The position of GMA-apheresis in the medical therapy of ulcerative colitis has been recently reviewed[38]. According to the expressed opinion patients at any stage of their disease might benefit from this therapy and can avoid steroids and other drug based medications. In patients with steroid dependent UC up to 85% show efficacy with an excellent safety profile. Five from our six patients with active and severe IBD responded to GMA-apheresis therapy and the one that did no respond showed a further favorable response to the infliximab. Pyoderma gangrenosum (PG) is a chronic ulcerating skin condition that appears to be immune mediated, and approximately 30% of cases occur in association with IBD[39]. The mainstay treatment remains immunosuppression with corticosteroids and cyclosporine, and there is a number of reports of PG responding to anti TNF-α therapy[39]. We report the beneficial effect of GMA-apheresis therapy in a case of PG and a case of erythema nodosum, both associated with CD that did not respond to other therapies.

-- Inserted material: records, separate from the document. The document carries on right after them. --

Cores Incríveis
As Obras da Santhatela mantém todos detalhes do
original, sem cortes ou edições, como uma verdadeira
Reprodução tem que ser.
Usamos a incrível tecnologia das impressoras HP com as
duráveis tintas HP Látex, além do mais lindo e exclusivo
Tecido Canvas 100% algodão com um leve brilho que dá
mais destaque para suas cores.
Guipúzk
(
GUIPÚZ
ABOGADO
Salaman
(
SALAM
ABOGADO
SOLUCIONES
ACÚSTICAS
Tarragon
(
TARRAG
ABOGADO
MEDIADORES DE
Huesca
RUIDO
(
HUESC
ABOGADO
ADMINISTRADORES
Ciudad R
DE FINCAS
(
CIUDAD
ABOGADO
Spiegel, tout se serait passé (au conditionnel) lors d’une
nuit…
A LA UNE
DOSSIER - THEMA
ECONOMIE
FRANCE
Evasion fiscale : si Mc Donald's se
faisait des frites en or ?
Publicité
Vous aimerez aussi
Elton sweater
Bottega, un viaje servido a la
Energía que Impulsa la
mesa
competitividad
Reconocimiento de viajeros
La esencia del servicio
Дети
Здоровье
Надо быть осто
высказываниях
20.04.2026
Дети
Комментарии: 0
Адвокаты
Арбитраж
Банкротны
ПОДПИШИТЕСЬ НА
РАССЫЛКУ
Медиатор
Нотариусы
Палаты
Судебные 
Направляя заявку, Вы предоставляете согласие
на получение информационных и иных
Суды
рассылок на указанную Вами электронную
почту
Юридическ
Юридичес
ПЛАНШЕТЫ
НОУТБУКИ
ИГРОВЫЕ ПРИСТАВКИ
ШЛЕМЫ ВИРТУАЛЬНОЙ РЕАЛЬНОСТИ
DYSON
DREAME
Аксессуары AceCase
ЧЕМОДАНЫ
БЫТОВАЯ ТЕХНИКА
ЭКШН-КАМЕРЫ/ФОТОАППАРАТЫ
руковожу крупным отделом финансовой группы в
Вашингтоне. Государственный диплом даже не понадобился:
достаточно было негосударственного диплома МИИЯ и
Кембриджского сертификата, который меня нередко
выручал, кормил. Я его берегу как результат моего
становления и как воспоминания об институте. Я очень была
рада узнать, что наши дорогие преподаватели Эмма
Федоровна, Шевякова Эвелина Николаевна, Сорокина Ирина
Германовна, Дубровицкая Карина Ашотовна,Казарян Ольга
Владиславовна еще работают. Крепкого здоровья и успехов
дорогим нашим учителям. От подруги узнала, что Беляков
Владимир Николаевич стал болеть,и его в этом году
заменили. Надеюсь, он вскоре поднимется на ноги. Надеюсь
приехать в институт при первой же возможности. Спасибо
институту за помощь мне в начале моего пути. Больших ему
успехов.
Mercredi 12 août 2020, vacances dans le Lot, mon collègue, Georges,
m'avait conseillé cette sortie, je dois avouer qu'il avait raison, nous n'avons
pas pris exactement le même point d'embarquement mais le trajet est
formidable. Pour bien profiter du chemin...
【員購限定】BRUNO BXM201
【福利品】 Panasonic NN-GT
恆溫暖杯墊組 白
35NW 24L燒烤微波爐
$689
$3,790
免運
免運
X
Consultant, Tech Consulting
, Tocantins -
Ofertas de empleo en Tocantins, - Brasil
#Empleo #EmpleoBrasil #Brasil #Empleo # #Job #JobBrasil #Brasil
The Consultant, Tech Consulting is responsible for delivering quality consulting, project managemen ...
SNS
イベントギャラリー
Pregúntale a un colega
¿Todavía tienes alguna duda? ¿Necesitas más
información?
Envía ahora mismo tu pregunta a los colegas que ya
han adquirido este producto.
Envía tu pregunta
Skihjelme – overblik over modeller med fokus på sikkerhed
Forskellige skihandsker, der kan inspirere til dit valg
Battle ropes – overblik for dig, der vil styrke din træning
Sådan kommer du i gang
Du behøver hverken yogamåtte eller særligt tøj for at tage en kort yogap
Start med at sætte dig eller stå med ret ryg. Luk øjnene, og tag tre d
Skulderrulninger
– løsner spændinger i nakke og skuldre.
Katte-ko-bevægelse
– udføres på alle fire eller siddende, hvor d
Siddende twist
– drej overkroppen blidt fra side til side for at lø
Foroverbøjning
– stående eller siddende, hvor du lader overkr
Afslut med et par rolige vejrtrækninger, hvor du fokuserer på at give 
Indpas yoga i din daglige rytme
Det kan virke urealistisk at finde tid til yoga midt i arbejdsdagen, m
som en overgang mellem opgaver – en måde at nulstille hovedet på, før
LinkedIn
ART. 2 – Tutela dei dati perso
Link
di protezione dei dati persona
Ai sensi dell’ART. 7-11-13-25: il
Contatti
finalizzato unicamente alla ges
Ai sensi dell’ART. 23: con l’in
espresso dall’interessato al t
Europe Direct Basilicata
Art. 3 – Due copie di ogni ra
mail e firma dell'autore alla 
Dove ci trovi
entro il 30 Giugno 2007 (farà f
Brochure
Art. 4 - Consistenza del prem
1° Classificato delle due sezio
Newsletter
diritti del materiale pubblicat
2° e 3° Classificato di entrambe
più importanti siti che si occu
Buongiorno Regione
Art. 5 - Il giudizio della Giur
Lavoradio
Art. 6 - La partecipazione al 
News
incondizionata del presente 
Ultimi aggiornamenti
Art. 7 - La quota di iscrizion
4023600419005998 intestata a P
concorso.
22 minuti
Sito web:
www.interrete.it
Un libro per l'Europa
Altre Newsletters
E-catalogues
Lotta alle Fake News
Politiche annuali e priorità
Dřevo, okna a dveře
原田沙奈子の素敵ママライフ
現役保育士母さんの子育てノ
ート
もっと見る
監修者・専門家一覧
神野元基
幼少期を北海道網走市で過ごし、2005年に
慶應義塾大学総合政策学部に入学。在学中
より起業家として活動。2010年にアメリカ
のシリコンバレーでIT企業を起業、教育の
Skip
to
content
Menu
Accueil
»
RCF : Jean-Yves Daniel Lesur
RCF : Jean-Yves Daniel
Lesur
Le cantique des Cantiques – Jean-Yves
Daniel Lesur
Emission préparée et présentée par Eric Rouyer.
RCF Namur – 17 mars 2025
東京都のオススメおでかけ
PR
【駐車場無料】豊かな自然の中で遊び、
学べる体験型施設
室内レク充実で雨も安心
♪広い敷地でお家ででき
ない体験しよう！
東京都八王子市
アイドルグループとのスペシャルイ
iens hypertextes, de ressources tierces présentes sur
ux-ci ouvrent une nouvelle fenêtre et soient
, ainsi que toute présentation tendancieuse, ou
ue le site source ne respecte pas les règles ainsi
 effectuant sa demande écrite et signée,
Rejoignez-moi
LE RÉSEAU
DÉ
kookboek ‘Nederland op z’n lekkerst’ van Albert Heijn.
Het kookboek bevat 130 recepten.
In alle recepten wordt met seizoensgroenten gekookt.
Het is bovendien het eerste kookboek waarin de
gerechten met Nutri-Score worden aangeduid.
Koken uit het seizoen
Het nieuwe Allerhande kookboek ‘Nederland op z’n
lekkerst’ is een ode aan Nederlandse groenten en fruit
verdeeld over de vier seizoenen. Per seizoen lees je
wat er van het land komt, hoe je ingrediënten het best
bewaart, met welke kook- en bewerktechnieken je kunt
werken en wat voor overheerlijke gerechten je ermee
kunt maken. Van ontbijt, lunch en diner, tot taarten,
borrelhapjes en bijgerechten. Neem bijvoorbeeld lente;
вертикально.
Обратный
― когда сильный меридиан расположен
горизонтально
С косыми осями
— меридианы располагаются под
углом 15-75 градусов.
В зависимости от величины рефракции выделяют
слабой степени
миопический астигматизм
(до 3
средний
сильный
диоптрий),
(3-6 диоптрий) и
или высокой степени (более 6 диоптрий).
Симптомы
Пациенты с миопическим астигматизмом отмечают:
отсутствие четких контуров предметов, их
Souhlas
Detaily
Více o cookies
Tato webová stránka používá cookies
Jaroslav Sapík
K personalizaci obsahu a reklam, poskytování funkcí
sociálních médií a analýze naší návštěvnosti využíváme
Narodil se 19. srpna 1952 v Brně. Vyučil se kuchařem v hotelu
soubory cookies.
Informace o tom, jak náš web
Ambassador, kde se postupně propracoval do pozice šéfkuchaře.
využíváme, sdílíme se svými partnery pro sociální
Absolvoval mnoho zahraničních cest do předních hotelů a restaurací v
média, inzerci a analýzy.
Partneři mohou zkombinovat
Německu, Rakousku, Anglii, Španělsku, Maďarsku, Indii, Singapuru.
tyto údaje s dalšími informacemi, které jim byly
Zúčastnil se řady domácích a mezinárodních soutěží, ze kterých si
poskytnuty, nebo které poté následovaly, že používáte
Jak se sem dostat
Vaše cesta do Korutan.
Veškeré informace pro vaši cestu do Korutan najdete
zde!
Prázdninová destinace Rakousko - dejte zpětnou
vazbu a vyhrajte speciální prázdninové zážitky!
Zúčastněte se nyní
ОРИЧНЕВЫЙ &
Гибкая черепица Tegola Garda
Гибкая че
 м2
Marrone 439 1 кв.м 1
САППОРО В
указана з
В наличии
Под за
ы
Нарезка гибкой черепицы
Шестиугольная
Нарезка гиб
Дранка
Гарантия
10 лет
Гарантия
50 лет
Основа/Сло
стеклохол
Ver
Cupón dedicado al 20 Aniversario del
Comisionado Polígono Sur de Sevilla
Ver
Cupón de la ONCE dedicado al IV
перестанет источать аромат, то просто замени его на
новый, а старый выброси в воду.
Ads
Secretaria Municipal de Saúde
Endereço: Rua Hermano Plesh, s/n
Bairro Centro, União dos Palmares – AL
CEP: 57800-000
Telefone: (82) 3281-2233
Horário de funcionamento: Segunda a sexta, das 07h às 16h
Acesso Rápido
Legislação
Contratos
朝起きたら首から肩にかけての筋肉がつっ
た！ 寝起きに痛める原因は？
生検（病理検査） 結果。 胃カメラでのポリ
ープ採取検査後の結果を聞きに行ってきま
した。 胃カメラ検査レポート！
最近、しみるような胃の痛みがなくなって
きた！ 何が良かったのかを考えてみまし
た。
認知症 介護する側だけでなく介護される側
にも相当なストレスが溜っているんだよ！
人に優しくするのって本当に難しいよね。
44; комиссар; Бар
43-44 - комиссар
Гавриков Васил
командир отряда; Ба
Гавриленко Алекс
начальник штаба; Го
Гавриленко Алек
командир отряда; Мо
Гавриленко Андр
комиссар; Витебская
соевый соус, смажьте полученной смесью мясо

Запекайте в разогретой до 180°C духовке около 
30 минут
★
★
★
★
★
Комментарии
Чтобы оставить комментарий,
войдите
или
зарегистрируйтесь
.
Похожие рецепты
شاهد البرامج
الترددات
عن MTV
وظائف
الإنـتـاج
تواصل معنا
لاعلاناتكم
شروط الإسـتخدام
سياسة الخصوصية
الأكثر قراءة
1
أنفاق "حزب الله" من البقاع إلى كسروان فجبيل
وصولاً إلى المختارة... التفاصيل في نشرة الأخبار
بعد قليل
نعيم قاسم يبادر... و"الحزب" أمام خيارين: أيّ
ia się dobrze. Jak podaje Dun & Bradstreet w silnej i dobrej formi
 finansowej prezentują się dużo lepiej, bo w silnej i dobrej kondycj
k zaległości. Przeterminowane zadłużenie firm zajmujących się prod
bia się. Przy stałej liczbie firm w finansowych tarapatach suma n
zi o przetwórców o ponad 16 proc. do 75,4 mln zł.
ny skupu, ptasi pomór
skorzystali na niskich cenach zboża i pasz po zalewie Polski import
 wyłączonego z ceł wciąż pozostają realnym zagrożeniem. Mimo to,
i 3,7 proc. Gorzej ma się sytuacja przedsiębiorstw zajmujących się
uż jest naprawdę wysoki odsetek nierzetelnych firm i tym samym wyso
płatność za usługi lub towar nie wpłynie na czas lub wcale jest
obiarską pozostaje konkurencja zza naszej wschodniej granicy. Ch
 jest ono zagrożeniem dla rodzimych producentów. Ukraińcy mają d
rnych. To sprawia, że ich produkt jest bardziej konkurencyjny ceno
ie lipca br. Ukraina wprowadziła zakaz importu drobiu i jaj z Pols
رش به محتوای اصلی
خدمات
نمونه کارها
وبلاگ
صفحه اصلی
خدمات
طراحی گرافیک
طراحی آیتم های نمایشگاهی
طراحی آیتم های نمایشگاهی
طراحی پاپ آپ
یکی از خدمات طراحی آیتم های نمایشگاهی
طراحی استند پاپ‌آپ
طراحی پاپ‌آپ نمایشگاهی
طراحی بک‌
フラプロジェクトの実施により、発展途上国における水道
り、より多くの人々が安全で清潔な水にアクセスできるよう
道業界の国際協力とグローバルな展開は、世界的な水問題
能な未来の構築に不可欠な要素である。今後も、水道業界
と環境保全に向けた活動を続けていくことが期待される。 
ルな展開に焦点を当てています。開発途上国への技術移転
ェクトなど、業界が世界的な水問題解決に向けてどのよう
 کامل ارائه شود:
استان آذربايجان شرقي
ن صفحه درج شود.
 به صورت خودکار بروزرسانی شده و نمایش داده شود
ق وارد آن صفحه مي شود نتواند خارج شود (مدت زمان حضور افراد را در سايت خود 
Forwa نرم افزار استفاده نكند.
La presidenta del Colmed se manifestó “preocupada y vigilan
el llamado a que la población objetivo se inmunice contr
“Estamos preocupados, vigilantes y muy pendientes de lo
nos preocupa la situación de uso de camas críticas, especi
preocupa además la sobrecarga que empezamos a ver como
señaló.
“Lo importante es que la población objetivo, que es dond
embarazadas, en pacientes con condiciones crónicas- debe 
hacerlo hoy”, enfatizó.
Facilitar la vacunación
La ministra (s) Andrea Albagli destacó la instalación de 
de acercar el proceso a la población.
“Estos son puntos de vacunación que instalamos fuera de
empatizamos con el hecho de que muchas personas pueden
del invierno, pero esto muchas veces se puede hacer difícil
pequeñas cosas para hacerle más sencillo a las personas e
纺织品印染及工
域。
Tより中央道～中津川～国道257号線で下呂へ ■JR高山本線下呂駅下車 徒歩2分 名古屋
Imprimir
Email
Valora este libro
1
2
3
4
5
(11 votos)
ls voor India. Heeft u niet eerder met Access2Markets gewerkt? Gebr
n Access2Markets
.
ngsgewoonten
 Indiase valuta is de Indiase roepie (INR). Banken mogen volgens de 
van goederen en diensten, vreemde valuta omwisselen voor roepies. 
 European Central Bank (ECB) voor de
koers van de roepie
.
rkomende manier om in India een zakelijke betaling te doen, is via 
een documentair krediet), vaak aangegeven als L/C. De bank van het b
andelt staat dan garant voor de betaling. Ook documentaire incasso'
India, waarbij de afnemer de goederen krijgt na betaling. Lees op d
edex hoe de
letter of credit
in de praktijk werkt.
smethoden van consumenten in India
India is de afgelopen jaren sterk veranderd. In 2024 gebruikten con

Thus, many patients with IBD likely benefit from GMA-apheresis therapy, potentially by an increase in frequency and function of CD4 Tregs that takes place in the action mechanism(s) of this procedure. The small number of patients in our study precludes to take out any statistical conclusion about this point but, independently of defining the actual mechanism of GMA-apheresis in IBD therapy, our results suggest that quantification of FoxP3 mRNA expressed in CD4 T cells of treated patients may be used as a valuable index of remission in IBD and perhaps in other chronic relapsing-remitting inflammatory conditions susceptible of this kind of therapy. If that were proved on a large series of GMA-treated patients, it could be helpful to predict the response to GMA and to support the rational use of this high-cost therapy. We also point out the fact that the patient that did not respond to GMA did respond to infliximab, and conversely, those which responded to GMA did not respond to other therapies. Thus, a tailor’s patient therapy could be considered in a future and good analytical criteria of response will be welcome.
COMMENTS
Background
Granulocyte/monocyte apheresis with Adacolumn seems to offer a safe and efficacious adjuvant treatment option in inflammatory bowel disease (IBD), rheumatoid arthritis and maybe in other inflammatory conditions, but the clinical efficacy cannot be explained by selective removal of these cells. Regulatory T cells play a major role in control of autoimmune diseases, and the FoxP3 transcription factor is specifically expressed in these cells and is crucial for their functional characteristics. Dysfunction of T regs it is suggested in patients with IBD and demonstrated in animal models of these pathologies
Innovations and breakthroughs
We report that the clinical efficacy of adsorptive cytapheresis in the treatment of inflammatory colitis is associated to an expansion of circulating T reg and increased expression of FoxP3. If that were proved in a large series of treated patients it could be helpful to make a valuable index of remission and to predict the response to this therapy.
Applications
All the findings of our study will provide a useful way for the treatment of inflammatory colitis.
Peer review
This is an interesting study. Authors showed that GMA induces increase of Treg and exerts anti-inflammatory response in IBD patients.